Stored data entries:
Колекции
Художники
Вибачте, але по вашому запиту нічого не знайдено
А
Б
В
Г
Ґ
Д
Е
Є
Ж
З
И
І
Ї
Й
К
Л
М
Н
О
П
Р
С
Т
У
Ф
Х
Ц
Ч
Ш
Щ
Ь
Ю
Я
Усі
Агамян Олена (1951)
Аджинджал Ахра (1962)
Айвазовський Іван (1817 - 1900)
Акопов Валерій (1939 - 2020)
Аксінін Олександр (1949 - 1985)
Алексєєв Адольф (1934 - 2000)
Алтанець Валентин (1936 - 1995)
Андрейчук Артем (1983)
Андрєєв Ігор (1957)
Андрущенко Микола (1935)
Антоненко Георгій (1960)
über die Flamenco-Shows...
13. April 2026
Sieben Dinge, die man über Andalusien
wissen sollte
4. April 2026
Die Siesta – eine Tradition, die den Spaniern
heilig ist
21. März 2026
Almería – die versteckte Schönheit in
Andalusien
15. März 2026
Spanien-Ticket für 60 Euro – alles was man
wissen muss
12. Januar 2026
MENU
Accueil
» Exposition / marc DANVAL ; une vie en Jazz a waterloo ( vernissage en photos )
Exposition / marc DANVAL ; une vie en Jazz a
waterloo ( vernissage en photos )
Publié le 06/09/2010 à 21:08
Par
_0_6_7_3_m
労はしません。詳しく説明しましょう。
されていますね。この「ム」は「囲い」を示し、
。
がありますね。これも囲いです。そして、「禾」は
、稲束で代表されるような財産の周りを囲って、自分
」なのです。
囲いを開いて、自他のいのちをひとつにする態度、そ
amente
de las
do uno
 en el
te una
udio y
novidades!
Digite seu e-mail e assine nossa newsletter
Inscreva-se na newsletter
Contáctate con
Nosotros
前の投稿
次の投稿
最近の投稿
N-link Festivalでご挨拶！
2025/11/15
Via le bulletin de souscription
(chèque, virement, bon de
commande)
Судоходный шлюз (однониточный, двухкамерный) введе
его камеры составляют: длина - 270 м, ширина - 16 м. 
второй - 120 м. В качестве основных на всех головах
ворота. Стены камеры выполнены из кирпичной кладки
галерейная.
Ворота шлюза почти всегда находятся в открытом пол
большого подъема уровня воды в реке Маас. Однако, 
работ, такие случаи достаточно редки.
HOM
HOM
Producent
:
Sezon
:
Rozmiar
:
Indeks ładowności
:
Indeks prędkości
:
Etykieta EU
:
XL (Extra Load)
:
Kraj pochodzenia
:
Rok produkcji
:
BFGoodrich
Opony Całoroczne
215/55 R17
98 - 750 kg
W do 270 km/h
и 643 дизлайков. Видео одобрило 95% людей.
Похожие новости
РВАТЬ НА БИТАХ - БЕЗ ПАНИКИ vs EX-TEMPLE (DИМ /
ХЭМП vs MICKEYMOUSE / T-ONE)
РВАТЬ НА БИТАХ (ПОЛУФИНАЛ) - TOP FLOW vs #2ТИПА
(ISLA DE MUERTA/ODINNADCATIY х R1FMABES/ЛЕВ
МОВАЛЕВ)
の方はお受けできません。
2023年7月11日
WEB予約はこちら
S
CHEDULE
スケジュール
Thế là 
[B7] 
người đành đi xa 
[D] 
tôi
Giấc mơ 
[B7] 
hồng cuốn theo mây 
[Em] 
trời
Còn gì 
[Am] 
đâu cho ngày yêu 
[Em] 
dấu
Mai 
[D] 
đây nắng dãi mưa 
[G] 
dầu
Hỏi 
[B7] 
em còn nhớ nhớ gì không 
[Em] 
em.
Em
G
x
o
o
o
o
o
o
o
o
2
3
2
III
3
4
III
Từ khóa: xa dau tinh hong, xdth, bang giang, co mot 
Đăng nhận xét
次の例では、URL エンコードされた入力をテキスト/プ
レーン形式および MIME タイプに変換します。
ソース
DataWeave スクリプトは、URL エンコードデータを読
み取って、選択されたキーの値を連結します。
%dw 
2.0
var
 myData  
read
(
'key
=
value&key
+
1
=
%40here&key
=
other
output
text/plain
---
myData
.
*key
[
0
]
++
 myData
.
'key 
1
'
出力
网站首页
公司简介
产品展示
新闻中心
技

→ Task goal
Reproduce each record shown above without altering a single word.

→ Answer area
Колекции
Художники
Вибачте, але по вашому запиту нічого не знайдено
А
Б
В
Г
Ґ
Д
Е
Є
Ж
З
И
І
Ї
Й
К
Л
М
Н
О
П
Р
С
Т
У
Ф
Х
Ц
Ч
Ш
Щ
Ь
Ю
Я
Усі
Агамян Олена (1951)
Аджинджал Ахра (1962)
Айвазовський Іван (1817 - 1900)
Акопов Валерій (1939 - 2020)
Аксінін Олександр (1949 - 1985)
Алексєєв Адольф (1934 - 2000)
Алтанець Валентин (1936 - 1995)
Андрейчук Артем (1983)
Андрєєв Ігор (1957)
Андрущенко Микола (1935)
Антоненко Георгій (1960)
über die Flamenco-Shows...
13. April 2026
Sieben Dinge, die man über Andalusien
wissen sollte
4. April 2026
Die Siesta – eine Tradition, die den Spaniern
heilig ist
21. März 2026
Almería – die versteckte Schönheit in
Andalusien
15. März 2026
Spanien-Ticket für 60 Euro – alles was man
wissen muss
12. Januar 2026
MENU
Accueil
» Exposition / marc DANVAL ; une vie en Jazz a waterloo ( vernissage en photos )
Exposition / marc DANVAL ; une vie en Jazz a
waterloo ( vernissage en photos )
Publié le 06/09/2010 à 21:08
Par
_0_6_7_3_m
労はしません。詳しく説明しましょう。
されていますね。この「ム」は「囲い」を示し、
。
がありますね。これも囲いです。そして、「禾」は
、稲束で代表されるような財産の周りを囲って、自分
」なのです。
囲いを開いて、自他のいのちをひとつにする態度、そ
amente
de las
do uno
 en el
te una
udio y
novidades!
Digite seu e-mail e assine nossa newsletter
Inscreva-se na newsletter
Contáctate con
Nosotros
前の投稿
次の投稿
最近の投稿
N-link Festivalでご挨拶！
2025/11/15
Via le bulletin de souscription
(chèque, virement, bon de
commande)
Судоходный шлюз (однониточный, двухкамерный) введе
его камеры составляют: длина - 270 м, ширина - 16 м. 
второй - 120 м. В качестве основных на всех головах
ворота. Стены камеры выполнены из кирпичной кладки
галерейная.
Ворота шлюза почти всегда находятся в открытом пол
большого подъема уровня воды в реке Маас. Однако, 
работ, такие случаи достаточно редки.
HOM
HOM
Producent
:
Sezon
:
Rozmiar
:
Indeks ładowności
:
Indeks prędkości
:
Etykieta EU
:
XL (Extra Load)
:
Kraj pochodzenia
:
Rok produkcji
:
BFGoodrich
Opony Całoroczne
215/55 R17
98 - 750 kg
W do 270 km/h
и 643 дизлайков. Видео одобрило 95% людей.
Похожие новости
РВАТЬ НА БИТАХ - БЕЗ ПАНИКИ vs EX-TEMPLE (DИМ /
ХЭМП vs MICKEYMOUSE / T-ONE)
РВАТЬ НА БИТАХ (ПОЛУФИНАЛ) - TOP FLOW vs #2ТИПА
(ISLA DE MUERTA/ODINNADCATIY х R1FMABES/ЛЕВ
МОВАЛЕВ)
の方はお受けできません。
2023年7月11日
WEB予約はこちら
S
CHEDULE
スケジュール
Thế là 
[B7] 
người đành đi xa 
[D] 
tôi
Giấc mơ 
[B7] 
hồng cuốn theo mây 
[Em] 
trời
Còn gì 
[Am] 
đâu cho ngày yêu 
[Em] 
dấu
Mai 
[D] 
đây nắng dãi mưa 
[G] 
dầu
Hỏi 
[B7] 
em còn nhớ nhớ gì không 
[Em] 
em.
Em
G
x
o
o
o
o
o
o
o
o
2
3
2
III
3
4
III
Từ khóa: xa dau tinh hong, xdth, bang giang, co mot 
Đăng nhận xét
次の例では、URL エンコードされた入力をテキスト/プ
レーン形式および MIME タイプに変換します。
ソース
DataWeave スクリプトは、URL エンコードデータを読
み取って、選択されたキーの値を連結します。
%dw 
2.0
var
 myData  
read
(
'key
=
value&key
+
1
=
%40here&key
=
other
output
text/plain
---
myData
.
*key
[
0
]
++
 myData
.
'key 
1
'
出力
网站首页
公司简介
产品展示
新闻中心
技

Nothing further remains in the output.